A retrospective review was performed of prospectively collected data from the departmental database. We analyzed consecutive patients who were operated upon between 2002 and 2007. Three patients with a papillary fibroelastoma on histological examination were excluded from this study.

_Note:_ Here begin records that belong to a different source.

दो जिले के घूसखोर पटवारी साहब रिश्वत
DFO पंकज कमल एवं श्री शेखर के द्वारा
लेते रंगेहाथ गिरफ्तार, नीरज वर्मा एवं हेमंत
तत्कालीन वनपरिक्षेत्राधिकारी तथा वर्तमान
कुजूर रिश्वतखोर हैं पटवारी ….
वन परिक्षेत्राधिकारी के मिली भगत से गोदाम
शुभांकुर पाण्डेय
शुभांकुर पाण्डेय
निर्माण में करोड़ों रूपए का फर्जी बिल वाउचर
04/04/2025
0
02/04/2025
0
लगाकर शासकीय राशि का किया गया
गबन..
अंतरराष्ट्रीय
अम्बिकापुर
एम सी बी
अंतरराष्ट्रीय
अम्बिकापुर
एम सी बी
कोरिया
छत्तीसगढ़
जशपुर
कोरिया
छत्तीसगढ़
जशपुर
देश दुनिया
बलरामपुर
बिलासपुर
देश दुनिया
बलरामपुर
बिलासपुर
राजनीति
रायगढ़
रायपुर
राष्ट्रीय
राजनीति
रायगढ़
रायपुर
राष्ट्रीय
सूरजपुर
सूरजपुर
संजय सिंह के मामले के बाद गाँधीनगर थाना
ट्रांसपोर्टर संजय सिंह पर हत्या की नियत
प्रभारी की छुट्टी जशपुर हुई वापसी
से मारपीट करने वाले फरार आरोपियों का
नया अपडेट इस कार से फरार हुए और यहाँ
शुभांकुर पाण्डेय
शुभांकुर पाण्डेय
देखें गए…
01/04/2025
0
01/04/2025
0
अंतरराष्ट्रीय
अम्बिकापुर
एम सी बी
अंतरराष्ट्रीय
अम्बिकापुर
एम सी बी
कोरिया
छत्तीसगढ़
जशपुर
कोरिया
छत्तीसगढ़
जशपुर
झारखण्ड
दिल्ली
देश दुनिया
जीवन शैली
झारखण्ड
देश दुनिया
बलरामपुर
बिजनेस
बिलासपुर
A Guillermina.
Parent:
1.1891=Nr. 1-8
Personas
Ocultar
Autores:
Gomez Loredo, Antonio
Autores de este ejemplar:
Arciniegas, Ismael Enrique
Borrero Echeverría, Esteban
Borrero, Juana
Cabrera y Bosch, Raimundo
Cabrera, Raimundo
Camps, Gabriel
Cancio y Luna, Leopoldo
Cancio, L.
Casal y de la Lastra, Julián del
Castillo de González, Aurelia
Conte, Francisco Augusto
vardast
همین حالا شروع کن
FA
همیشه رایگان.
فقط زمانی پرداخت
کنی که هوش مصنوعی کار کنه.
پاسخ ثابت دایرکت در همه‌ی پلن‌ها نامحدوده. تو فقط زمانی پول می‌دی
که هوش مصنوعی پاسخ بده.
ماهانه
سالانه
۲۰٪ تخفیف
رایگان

We have performed excision of atrial myxoma in 18 patients. Twelve patients (66%) were female; the median age was 64 years (range, 35-80 years), and the median logistic euroSCORE was 5.22% (range, 1.51-27.82%). Fifteen patients (83%) were deemed urgent, 2 elective, and 1 emergency. Sixteen tumors (89%) were left sided. Symptoms attributable to the tumor were found in 16 of the 18 patients (embolic, n = 9; chest pain, n = 3; palpitations, n = 2; incidental finding, n = 2, others n = 4), and the mean time from diagnosis to operation was 3 days (range, 0-22 months). The median cardiopulmonary bypass time was 87 minutes (range, 28-228 minutes), with the median aortic cross clamp time being 61 minutes (16-175 minutes).The approaches used were transeptal via right atriotomy (n = 8), biatrial/Dubost (n = 4), left atrial (n = 4), and right atrial (n = 2); the interatrial septum was involved in 14 patients. The resultant defect was closed using a pericardial (n = 8) or prosthetic patch (n = 5) or directly sutured (n = 5). Concomitant procedures were performed in 8 patients (coronary artery bypass graft [CABG], n = 4; mitral valve replacement [MVR], n = 2; valve + grafts, n = 2). All tumors were completely excised.Postoperatively there were no deaths within 30 days of the procedure. Indeed, only 2 patients have died at 4 and 25 months postoperatively, respectively, both of unrelated causes. Median intensive therapy unit (ITU) stay was 2 days (range, 1-9 days), and median hospital stay was 10 days (range, 5-20 days). A permanent pacemaker was required in only 1 patient, and median blood loss was 340 mL (range, 140-1760 mL). Atrial fibrillation was the commonest complication affecting 6/18 patients (33%).
Excision of atrial myxoma can be performed using a variety of intraoperative approaches and closure techniques, all with acceptable postoperative morbidity and low mortality rates. To date, no recurrences have been found at median 2-year follow-up.
尽管心房黏液瘤是最常见的心脏肿瘤,但仍然相对罕见,年发病率约为百万分之0.5。在我们每年进行1000例心脏大手术的科室,这相当于每年约3例患者。因此,我们试图评估过去5年中我们处理这类肿瘤的经验。
对前瞻性收集的科室数据库数据进行回顾性分析。我们分析了2002年至2007年间连续接受手术的患者。组织学检查为乳头状纤维弹性瘤的3例患者被排除在本研究之外。
我们为18例患者实施了心房黏液瘤切除术。12例患者(66%)为女性;中位年龄为64岁(范围35 - 80岁),中位逻辑欧洲心脏手术风险评估系统(EuroSCORE)为5.22%(范围1.51 - 27.82%)。15例患者(83%)为急诊手术,2例为择期手术,1例为急诊手术。16个肿瘤(89%)位于左侧。18例患者中有16例出现了与肿瘤相关的症状(栓塞,9例;胸痛,3例;心悸,2例;偶然发现,2例,其他4例)从诊断到手术的平均时间为3天(范围0 - 22个月)。中位体外循环时间为87分钟(范围28 - 228分钟),中位主动脉阻断时间为61分钟(16 - 175分钟)。采用的手术入路包括经右心房切开的经房间隔入路(8例)、双心房/Dubost入路(4例)、左心房入路(4例)和右心房入路(2例);14例患者的房间隔受累。使用心包补片(8例)、人工补片(5例)或直接缝合(5例)关闭由此产生的缺损。8例患者同时进行了其他手术(冠状动脉旁路移植术[CABG],4例;二尖瓣置换术[MVR],2例;瓣膜 + 移植,2例)。所有肿瘤均被完全切除。术后30天内无死亡病例。实际上,只有2例患者分别在术后4个月和25个月死亡,均为非相关原因。中位重症监护病房(ITU)住院时间为2天(范围1 - 9天),中位住院时间为10天(范围5 - 20天)。仅1例患者需要植入永久性起搏器,中位失血量为340毫升(范围140 - 1760毫升)。心房颤动是最常见的并发症,影响6/18例患者(33%)。
心房黏液瘤切除术可采用多种术中入路和关闭技术,术后发病率均可接受,死亡率较低。迄今为止,在中位2年的随访中未发现复发情况。